Wiens Bürgermeister Michael Ludwig (SPÖ) hob im Gespräch mit der APA am Mittwoch hervor, dass man mit den Ärztinnen und Ärzten in laufendem Kontakt sei. "Uns ist auch bewusst, dass es Maßnahmen im gesamten Gesundheitswesen geben muss." Dies sei auch ein Schwerpunkt bei den derzeit laufenden Finanzausgleichsverhandlungen zwischen Bund, Länder und Gemeinden. Nötig sei eine "stärkere Hinwendung" des Finanzausgleichs zu den Spitalserhaltern, zeigte er sich überzeugt.
Es sei aber nötig, alle Gesundheitsberufe hier im Auge zu haben, sagte Ludwig. Man sei hier auch mit den Gewerkschaften im Dialog. Mit der Ärztekammer gebe es ebenfalls laufend Gespräche. Man sei sehr daran interessiert, dass es mit dieser zu einem guten Einvernehmen komme. Wobei er hinzufügte: "Wir sehen die Herausforderungen nicht nur im finanziellen Bereich, sondern auch in vielen organisatorischen und strukturellen Fragen."
Im Wiener Gesundheitsverbund zeigte man sich einigermaßen verwundert. "Wir haben heute aus den Medien von der Ankündigung einzelner Ärztinnen und Ärzte der Klinik Ottakring erfahren. Eine Streikankündigung seitens der Personalvertretung ist uns weder bekannt, noch liegt uns eine vor", hieß es in einer der APA übermittelte Stellungnahme. Streiks, so gab man zu bedenken, könnten nur von der Gewerkschaft bzw. der Personalvertretung durchgeführt werden.
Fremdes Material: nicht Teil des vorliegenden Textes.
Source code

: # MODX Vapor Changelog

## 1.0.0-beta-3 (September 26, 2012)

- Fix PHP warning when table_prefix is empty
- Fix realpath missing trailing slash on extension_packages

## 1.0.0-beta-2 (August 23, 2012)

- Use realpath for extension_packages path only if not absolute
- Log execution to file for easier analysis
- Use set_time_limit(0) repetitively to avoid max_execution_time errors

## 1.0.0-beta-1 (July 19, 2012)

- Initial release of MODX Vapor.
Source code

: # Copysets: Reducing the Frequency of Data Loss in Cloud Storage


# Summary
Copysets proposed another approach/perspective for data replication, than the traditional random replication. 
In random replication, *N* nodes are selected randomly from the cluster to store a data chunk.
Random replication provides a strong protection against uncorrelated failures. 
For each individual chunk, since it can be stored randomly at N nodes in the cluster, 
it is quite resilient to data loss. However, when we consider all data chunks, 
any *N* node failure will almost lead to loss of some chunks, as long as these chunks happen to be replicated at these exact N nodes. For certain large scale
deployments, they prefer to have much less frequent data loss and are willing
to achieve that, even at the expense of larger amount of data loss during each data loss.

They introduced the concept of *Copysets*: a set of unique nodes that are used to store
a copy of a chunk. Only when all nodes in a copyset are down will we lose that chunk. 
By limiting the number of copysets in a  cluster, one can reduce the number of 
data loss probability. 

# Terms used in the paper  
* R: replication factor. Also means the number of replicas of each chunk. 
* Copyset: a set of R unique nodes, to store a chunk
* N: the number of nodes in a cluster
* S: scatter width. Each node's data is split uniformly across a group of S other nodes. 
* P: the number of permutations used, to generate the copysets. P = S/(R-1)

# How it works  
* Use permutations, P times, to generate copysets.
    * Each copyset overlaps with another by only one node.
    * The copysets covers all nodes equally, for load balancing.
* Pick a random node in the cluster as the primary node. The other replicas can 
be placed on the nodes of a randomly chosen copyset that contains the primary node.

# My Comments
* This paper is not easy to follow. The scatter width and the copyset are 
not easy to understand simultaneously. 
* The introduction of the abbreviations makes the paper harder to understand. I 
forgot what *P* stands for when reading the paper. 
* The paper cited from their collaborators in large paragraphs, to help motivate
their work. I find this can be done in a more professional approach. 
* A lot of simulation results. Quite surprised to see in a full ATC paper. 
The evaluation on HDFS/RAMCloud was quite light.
Man gehe davon aus, dass sich die Mitarbeiterinnen und Mitarbeiter noch mit ihrer zuständigen Personalvertretung akkordieren werden, hieß es. Verwiesen wurde auch darauf, dass man bereits Maßnahmen ergriffen habe und selbst einzelne Forderungen der Ärzte regelmäßig thematisieren würde.
"So fordert auch der Wiener Gesundheitsverbund eine gerechtere Verteilung der Rettungszufahrten. Diese sinken in den AUVA-Spitälern und den Ordensspitälern seit einigen Jahren und werden vollumfänglich vom Wiener Gesundheitsverbund kompensiert", wurde beklagt. Nicht zuletzt werde es auch deshalb keine Sperre der Rettungszufahrt in der Klinik Ottakring geben, weil das das Personal in den anderen Kliniken zusätzlich stark belasten würde, betonte man. Die Versorgung bleibe also "vollumfänglich aufrecht".
Die Ärztekammer zeigte sich in einer Reaktion ebenfalls erstaunt - nämlich über die Tatsache, dass der Gesundheitsverbund aus den Medien über den Streik erfahren hat. Man habe den WiGev heute schon um 9.00 Uhr informiert, wurde versichert. Zudem verwies man auf eine begleitende Beratung durch Rechtsanwälte. Eine Streik ist demnach, so heißt es in der Kammer, sehr wohl auch ohne Unterstützung der Personalvertretung möglich.
Zusammenfassung
- Nachdem zuletzt in Ordensspitälern gestreikt wurde, ist nun die Zentrale Notaufnahme (ZNA) in der Klinik Ottakring an der Reihe.
- Am 30. Juni wird es dort zu einem Warnstreik des ärztlichen Personals kommen, teilte Severin Ehrengruber, der Sprecher des "Streikkomitees", am Mittwoch mit.
- Im Gesundheitsverbund zeigte man sich erstaunt und verwies darauf, dass für einen Streik die Personalvertretung zuständig ist.